I open the door to find Kamden standing there with a pizza box balanced in one hand, a six-pack dangling from the other. He looks relaxed now, out of uniform, out of game mode. Just my brother.
“Dinner to celebrate?” he asks.
I blink. “Celebrate what?”
He steps past me without waiting for an invitation, setting the pizza on the counter like he owns the place. Which, to be fair, he kind of does since he loaned me the money for it.

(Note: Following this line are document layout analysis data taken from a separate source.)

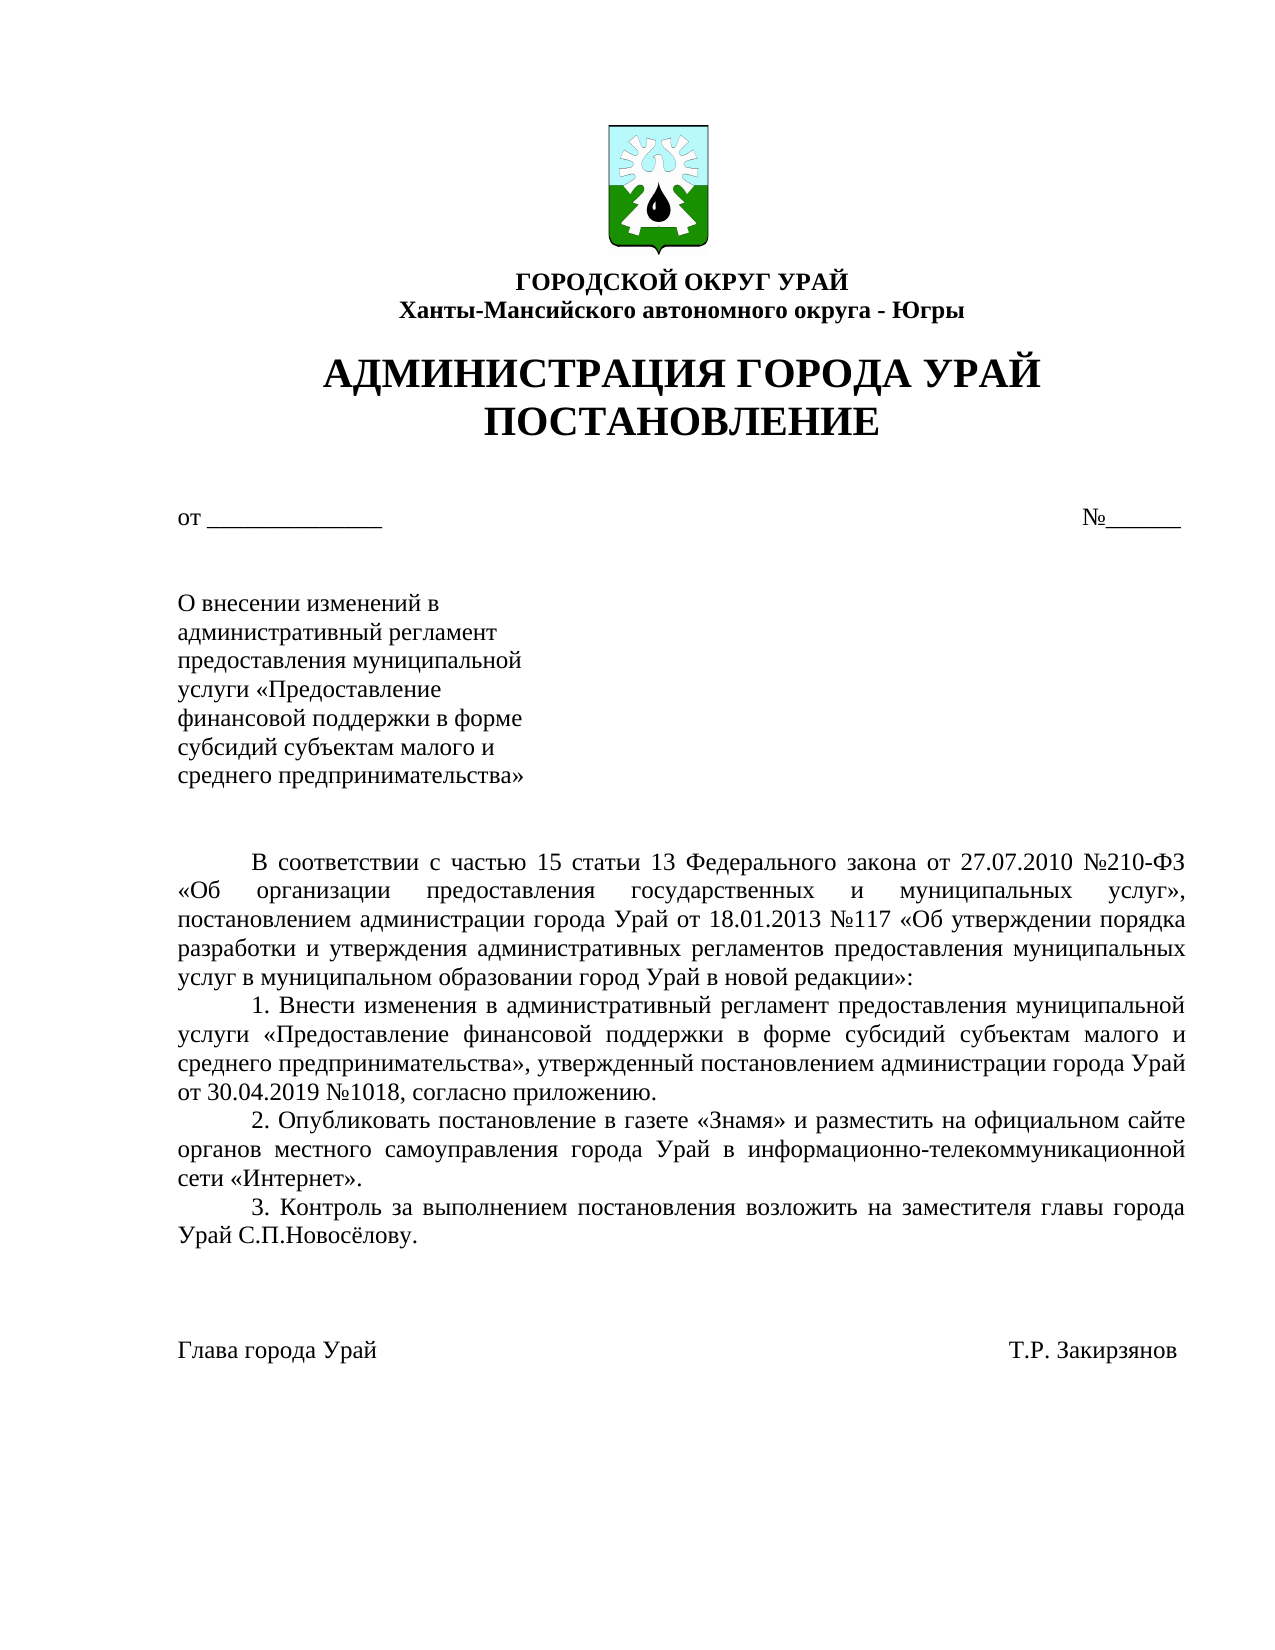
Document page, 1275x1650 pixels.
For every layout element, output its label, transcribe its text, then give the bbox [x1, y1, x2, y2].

text Глава города Урай Т.Р. Закирзянов [177, 1335, 1181, 1364]
text 3. Контроль за выполнением постановления возложить на заместителя главы города Урай С.П.Новосёлову. [177, 1192, 1186, 1249]
picture [608, 125, 709, 255]
text от ______________ №______ [177, 502, 1186, 530]
text 2. Опубликовать постановление в газете «Знамя» и разместить на официальном сайте органов местного самоуправления города Урай в информационно-телекоммуникационной сети «Интернет». [177, 1105, 1186, 1192]
subtitle АДМИНИСТРАЦИЯ ГОРОДА УРАЙ [177, 348, 1186, 396]
text ПОСТАНОВЛЕНИЕ [177, 396, 1186, 444]
text В соответствии с частью 15 статьи 13 Федерального закона от 27.07.2010 №210-ФЗ «Об организации предоставления государственных и муниципальных услуг», постановлением администрации города Урай от 18.01.2013 №117 «Об утверждении порядка разработки и утверждения административных регламентов предоставления муниципальных услуг в муниципальном образовании город Урай в новой редакции»: [177, 847, 1186, 990]
text О внесении изменений в административный регламент предоставления муниципальной услуги «Предоставление финансовой поддержки в форме субсидий субъектам малого и среднего предпринимательства» [177, 588, 546, 789]
text Ханты-Мансийского автономного округа - Югры [177, 296, 1186, 324]
subtitle ГОРОДСКОЙ ОКРУГ УРАЙ [177, 267, 1186, 296]
text 1. Внести изменения в административный регламент предоставления муниципальной услуги «Предоставление финансовой поддержки в форме субсидий субъектам малого и среднего предпринимательства», утвержденный постановлением администрации города Урай от 30.04.2019 №1018, согласно приложению. [177, 990, 1186, 1105]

“Your big break,” he says. “And I want to apologize. I’m sorry for how I reacted today.”
I close the door and lean against it, studying him.
“Sometimes,” he continues, quieter now, “I still see you as that sixteen-year-old girl who didn’t know what the hell she was getting herself into.”
My stomach tightens.
It was a bad year.
I let one of the junior varsity baseball players get a little too close. He thought he was entitled to more than I was willing to give. He wanted to round home plate.
I didn’t.
We were on the baseball field when it happened. Empty. Dark. And Kamden heard me screaming from the parking lot.
I swallow and push myself upright.
“I’m not that little girl anymore,” I say firmly. “And I need you to stop bringing it up.”